Down to the last line, copy the records below without any change.

Stored data —
>>

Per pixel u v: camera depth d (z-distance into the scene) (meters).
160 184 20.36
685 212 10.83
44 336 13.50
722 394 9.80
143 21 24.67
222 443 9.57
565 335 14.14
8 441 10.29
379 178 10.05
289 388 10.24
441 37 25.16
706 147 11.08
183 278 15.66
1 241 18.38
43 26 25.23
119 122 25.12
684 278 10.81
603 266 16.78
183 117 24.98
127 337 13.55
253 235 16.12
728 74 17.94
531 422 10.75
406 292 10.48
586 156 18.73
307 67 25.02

<<

EXERCISE RESPONSE —
Per pixel u v: camera depth d (z-distance into the scene) (meters).
160 184 20.36
685 212 10.83
44 336 13.50
722 394 9.80
143 21 24.67
222 443 9.57
565 335 14.14
8 441 10.29
379 178 10.05
289 388 10.24
441 37 25.16
706 147 11.08
183 278 15.66
1 241 18.38
43 26 25.23
119 122 25.12
684 278 10.81
603 266 16.78
183 117 24.98
127 337 13.55
253 235 16.12
728 74 17.94
531 422 10.75
406 292 10.48
586 156 18.73
307 67 25.02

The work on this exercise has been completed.